Bunların hepsi oldu bitti ama gerçekleri bu şekildeydi. Bunu konuşmanın daha fazla polemik konusu yapmanın kimseye bir faydası olmayacak ama bunun zararının ne kadar ciddi boyutta olduğunu hep birlikte görmüş olduk. Sosyal medyadan insanların önüne atıp hele ki futbolcunun adını vermedikten sonra bambaşka futbolcuların günahı alındı. Yani hiç olayla alakası olmayan futbolcuların günahı alındı. Tabii ki her zaman söylüyoruz tepkiler oluyor. Abartılmaması lazım, küfür olmaması lazım ama bir şey oluyorsa da artık bari orada kalsın. Sahada oldu hadi yeşil sahada olmadı orada oldu o stadyumun içinde bırakmamız lazım bizim bunları. Stadyumun dışına taşıyıp bütün hafta boyunca her hafta birini linçleyelim, her hafta bir futbolcuyu linçleyelim. Yani kendi futbolcularımıza yapılanlar çok ayıp. Yani almadıkları paralar hakkında söylemler üretiliyor, yapmadıkları... Ya bir futbolcu takımımızda oynayan futbolcu bu. Biz bunu yıllardır yaptık zaten. Yıllardır bunu yapa yapa en başta taraftarımızı kaybettik. Birçok taraftarımız hâlâ stadyuma gelmiyor. Camianın bazen sempatisini kaybettik. Futbolcularımızı kaybettik. 'O oynamaz bu oynamaz.' E farklı liglerde bir sürü mücadele eden bu şehirden çıkmış altyapılarımızdan çıkmış buraya gelmiş gitmiş beğenmediğimiz birçok futbolcu geldi geçti. Herkesi yıprattık, yöneticileri yıprattık, şahısları yıprattık, basınımızı yıprattık. Ya bizim ihtiyacımız olan tek şey sağduyu birliktelik ve beraberlik. Zor günler yaşıyoruz, zor zamanlardan geçiyoruz. Bunları biz olabildiği kadar hissettirmemeye çalışıyoruz. Ama bizim için en önemli olan şey konuların doğru tahlil edilmesi hem medyamızın hem sosyal medya üzerinden gerçekten daha çok bilinçli davranmamız gerekiyor. Şimdi işte 13-15 yaşındaki çocukların yaptığı şeyler deniyor vesaire. Ben ona da hiç katılmıyorum. 13-15 yaşında dediğimiz çocuklar bugünkü hatta Z kuşağı bile 25 yaşında. Düştüğümüz seneden itibaren düşünürsek 10 sene geçti.

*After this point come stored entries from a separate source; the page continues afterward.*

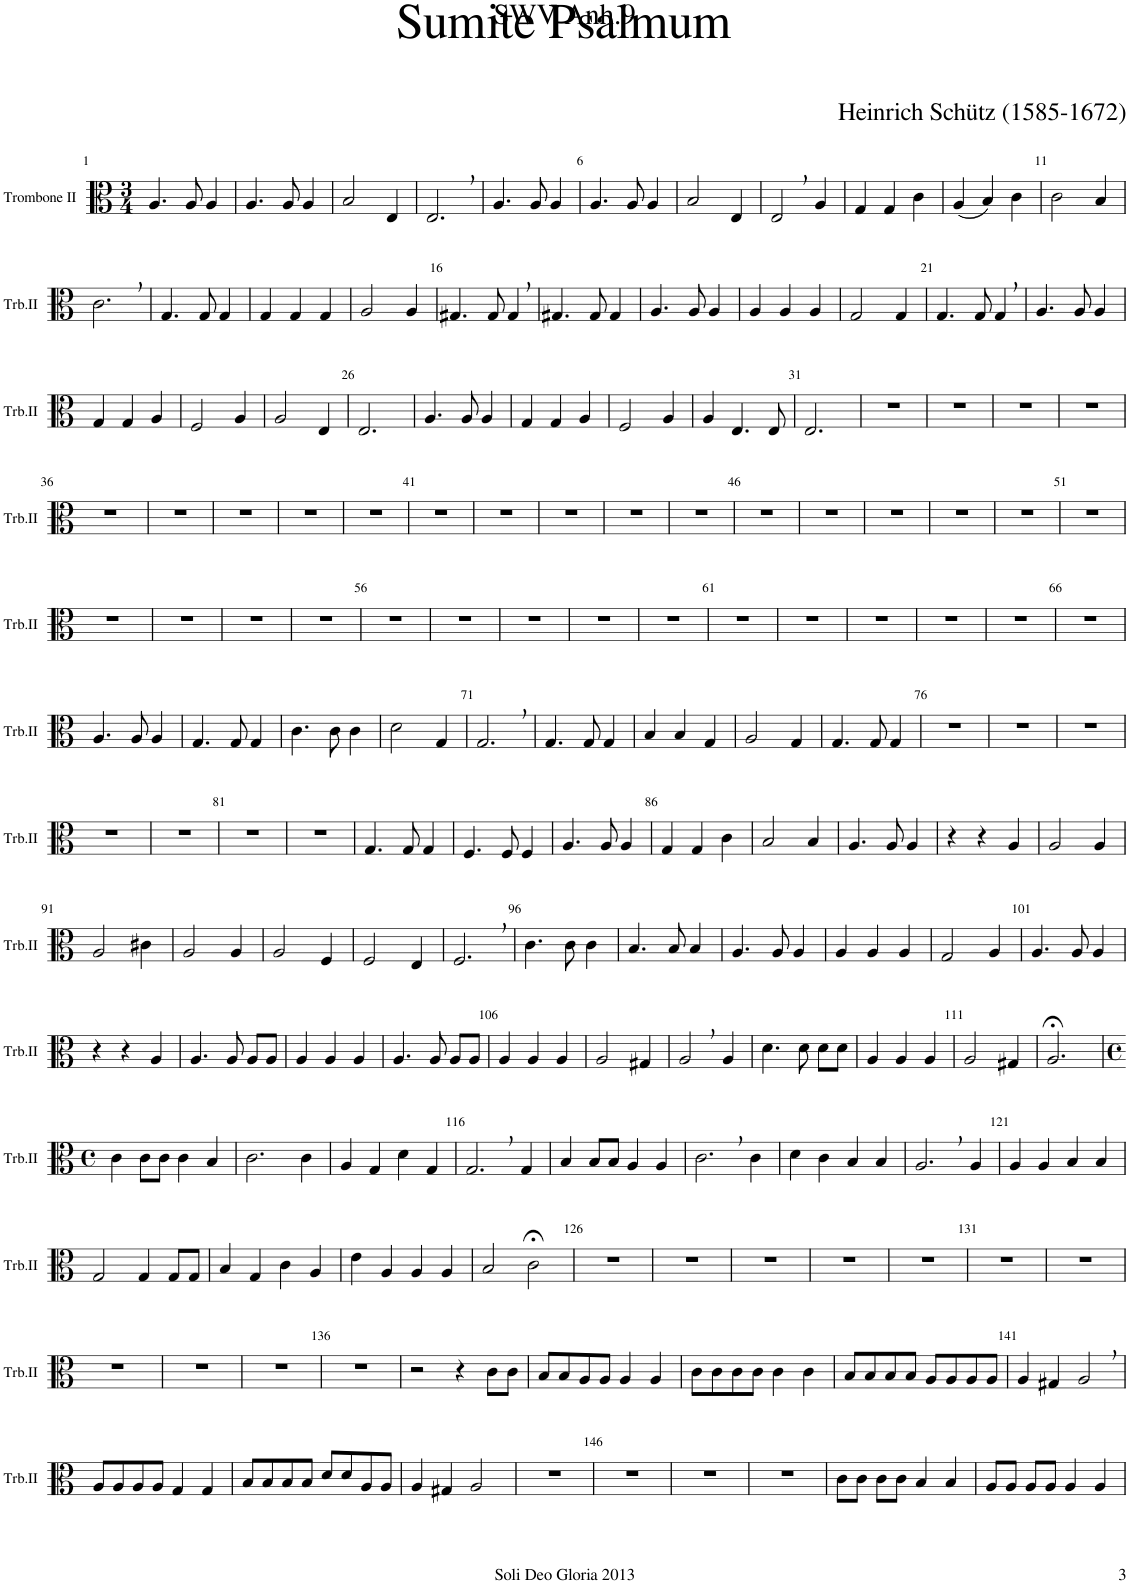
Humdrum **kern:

**kern
*part1
*staff1
*I"Trombone II
*I'Trb.II
*clefC3
*k[]
*M3/4
=1
4.A/
8A/
4A/
=2
4.A/
8A/
4A/
=3
2B/
4E/
=4
2.E,/
=5
4.A/
8A/
4A/
=6
4.A/
8A/
4A/
=7
2B/
4E/
=8
2E,/
4A/
=9
4G/
4G/
4c\
=10
(4A/
4B/)
4c\
=11
2c\
4B/
!!LO:LB:g=z
=12
2.c,\
=13
4.G/
8G/
4G/
=14
4G/
4G/
4G/
=15
2A/
4A/
=16
4.G#X/
8G#/
4G#,/
=17
4.G#X/
8G#/
4G#/
=18
4.A/
8A/
4A/
=19
4A/
4A/
4A/
=20
2G/
4G/
=21
4.G/
8G/
4G,/
=22
4.A/
8A/
4A/
!!LO:LB:g=z
=23
4G/
4G/
4A/
=24
2F/
4A/
=25
2A/
4E/
=26
2.E/
=27
4.A/
8A/
4A/
=28
4G/
4G/
4A/
=29
2F/
4A/
=30
4A/
4.E/
8E/
=31
2.E/
=32
2.r
=33
2.r
=34
2.r
=35
2.r
!!LO:LB:g=z
=36
2.r
=37
2.r
=38
2.r
=39
2.r
=40
2.r
=41
2.r
=42
2.r
=43
2.r
=44
2.r
=45
2.r
=46
2.r
=47
2.r
=48
2.r
=49
2.r
=50
2.r
=51
2.r
!!LO:LB:g=z
=52
2.r
=53
2.r
=54
2.r
=55
2.r
=56
2.r
=57
2.r
=58
2.r
=59
2.r
=60
2.r
=61
2.r
=62
2.r
=63
2.r
=64
2.r
=65
2.r
=66
2.r
!!LO:LB:g=z
=67
4.A/
8A/
4A/
=68
4.G/
8G/
4G/
=69
4.c\
8c\
4c\
=70
2d\
4G/
=71
2.G,/
=72
4.G/
8G/
4G/
=73
4B/
4B/
4G/
=74
2A/
4G/
=75
4.G/
8G/
4G/
=76
2.r
=77
2.r
=78
2.r
!!LO:LB:g=z
=79
2.r
=80
2.r
=81
2.r
=82
2.r
=83
4.G/
8G/
4G/
=84
4.F/
8F/
4F/
=85
4.A/
8A/
4A/
=86
4G/
4G/
4c\
=87
2B/
4B/
=88
4.A/
8A/
4A/
=89
4r
4r
4A/
=90
2A/
4A/
!!LO:LB:g=z
=91
2A/
4c#X\
=92
2A/
4A/
=93
2A/
4F/
=94
2F/
4E/
=95
2.F,/
=96
4.c\
8c\
4c\
=97
4.B/
8B/
4B/
=98
4.A/
8A/
4A/
=99
4A/
4A/
4A/
=100
2G/
4A/
=101
4.A/
8A/
4A/
!!LO:LB:g=z
=102
4r
4r
4A/
=103
4.A/
8A/
8A/L
8A/J
=104
4A/
4A/
4A/
=105
4.A/
8A/
8A/L
8A/J
=106
4A/
4A/
4A/
=107
2A/
4G#X/
=108
2A,/
4A/
=109
4.d\
8d\
8d\L
8d\J
=110
4A/
4A/
4A/
=111
2A/
4G#X/
=112
2.A;</
!!LO:LB:g=z
=113
*M4/4
*met(c)
4c\
8c\L
8c\J
4c\
4B/
=114
2.c\
4c\
=115
4A/
4G/
4d\
4G/
=116
2.G,/
4G/
=117
4B/
8B/L
8B/J
4A/
4A/
=118
2.c,\
4c\
=119
4d\
4c\
4B/
4B/
=120
2.A,/
4A/
=121
4A/
4A/
4B/
4B/
!!LO:LB:g=z
=122
2G/
4G/
8G/L
8G/J
=123
4B/
4G/
4c\
4A/
=124
4e\
4A/
4A/
4A/
=125
2B/
2c;<\
=126
1r
=127
1r
=128
1r
=129
1r
=130
1r
=131
1r
=132
1r
!!LO:LB:g=z
=133
1r
=134
1r
=135
1r
=136
1r
=137
2r
4r
8c\L
8c\J
=138
8B/L
8B/
8A/
8A/J
4A/
4A/
=139
8c\L
8c\
8c\
8c\J
4c\
4c\
=140
8B/L
8B/
8B/
8B/J
8A/L
8A/
8A/
8A/J
=141
4A/
4G#X/
2A,/
!!LO:LB:g=z
=142
8A/L
8A/
8A/
8A/J
4G/
4G/
=143
8B/L
8B/
8B/
8B/J
8d/L
8d/
8A/
8A/J
=144
4A/
4G#X/
2A/
=145
1r
=146
1r
=147
1r
=148
1r
=149
8c\L
8c\J
8c\L
8c\J
4B/
4B/
=150
8A/L
8A/J
8A/L
8A/J
4A/
4A/
=
*-
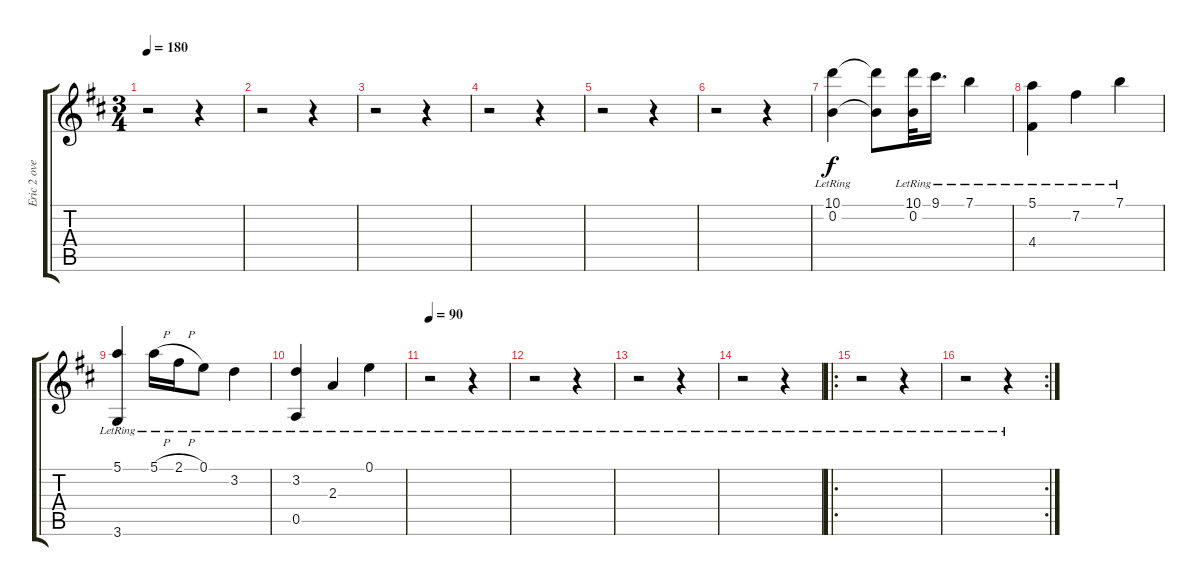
\track ("Eric 2 overdub" "Eric 2 ove") {instrument acousticguitarnylon}
\staff {score tabs}
\tuning (E4 B3 G3 D3 A2 E2) {hide}
\ts (3 4)
\tempo 180
\clef g2
\ks d
r.2{dy f} r.4 |
r.2 r.4 |
r.2 r.4 |
r.2 r.4 |
r.2 r.4 |
r.2 r.4 |
(10.1{lr} 0.2{lr}).4 (10.1{t} 0.2{t}).8 (10.1{lr} 0.2{lr}).32 9.1{lr}.16{d} 7.1{lr}.4 |
(5.1{lr} 4.4{lr}).4 7.2{lr}.4 7.1{lr}.4 |
(5.1{lr} 3.6{lr}).4 5.1{h lr}.16 2.1{h lr}.16 0.1{lr}.8 3.2{lr}.4 |
(3.2{lr} 0.5{lr}).4 2.3{lr}.4 0.1{lr}.4 |
\tempo 90
r.2 r.4 |
r.2 r.4 |
r.2 r.4 |
r.2 r.4 |
\ro
r.2 r.4 |
\rc 2
r.2 r.4
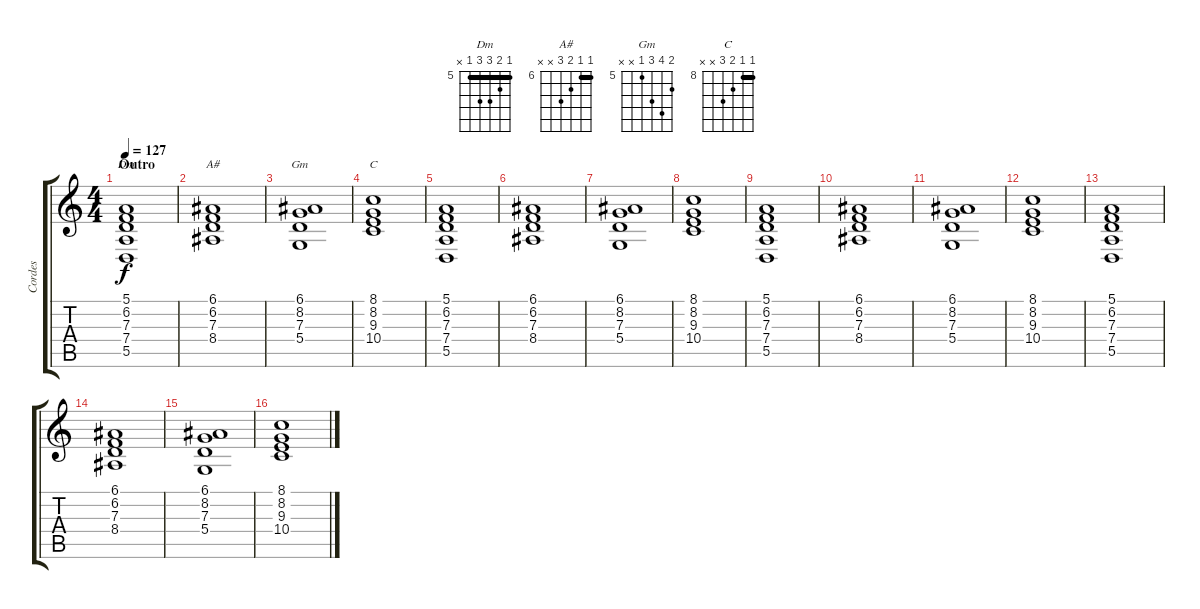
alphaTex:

\track ("Cordes" "Cordes") {instrument stringensemble1}
\staff {score tabs}
\tuning (E4 B3 G3 D3 A2 E2) {hide}
\chord ("Dm" 5 6 7 7 5 x) {firstfret 5 barre 5}
\chord ("A#" 6 6 7 8 x x) {firstfret 6 barre 6}
\chord ("Gm" 6 8 7 5 x x) {firstfret 5}
\chord ("C" 8 8 9 10 x x) {firstfret 8 barre 8}
\ts (4 4)
\section ("" "Outro")
\tempo 127
\clef g2
\ks c
(5.1 6.2 7.3 7.4 5.5).1{ch "Dm" dy f} |
(6.1 6.2 7.3 8.4).1{ch "A#"} |
(6.1 8.2 7.3 5.4).1{ch "Gm"} |
(8.1 8.2 9.3 10.4).1{ch "C"} |
(5.1 6.2 7.3 7.4 5.5).1 |
(6.1 6.2 7.3 8.4).1 |
(6.1 8.2 7.3 5.4).1 |
(8.1 8.2 9.3 10.4).1 |
(5.1 6.2 7.3 7.4 5.5).1 |
(6.1 6.2 7.3 8.4).1 |
(6.1 8.2 7.3 5.4).1 |
(8.1 8.2 9.3 10.4).1 |
(5.1 6.2 7.3 7.4 5.5).1 |
(6.1 6.2 7.3 8.4).1 |
(6.1 8.2 7.3 5.4).1 |
(8.1 8.2 9.3 10.4).1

Gelecekler, çalışanı olacaklar, camianın ferdi olacaklar. Bizim onlara da doğru yolu gösteriyor olmamız lazım. Bu doğru yolu biz bölünerek falan yapamayız. Bizim geçen sene şampiyon olmamızdaki en büyük sebep birliktelik, beraberlikti. Birliktelik, beraberlik olmadığı zamanlarda dahi biz bu sorumluluğu alırız. Ben kendi adıma da yönetim kurulum adına da söyleyeyim; başkanlık makamı, yönetim kurulu makamı asla alkışlanma makamı, övülme makamı değildir. Yeri gelecek tabii ki eleştiriler olacak, çok sert eleştiriler olacak, dağınıklıklar olacak. Bunları birleştirip bütünleştirecek olan bizleriz. Sözlerimden de sakın yılgın olduğum falan anlaşılmasın. Allah razı olsun bütün yönetim kurulu arkadaşlarımız arkamızda. Çok ciddi bir taraftar desteğimiz var. Sağ olsunlar onlar da hafta boyunca yaptıkları açıklamalarla bizlere güç verdiler.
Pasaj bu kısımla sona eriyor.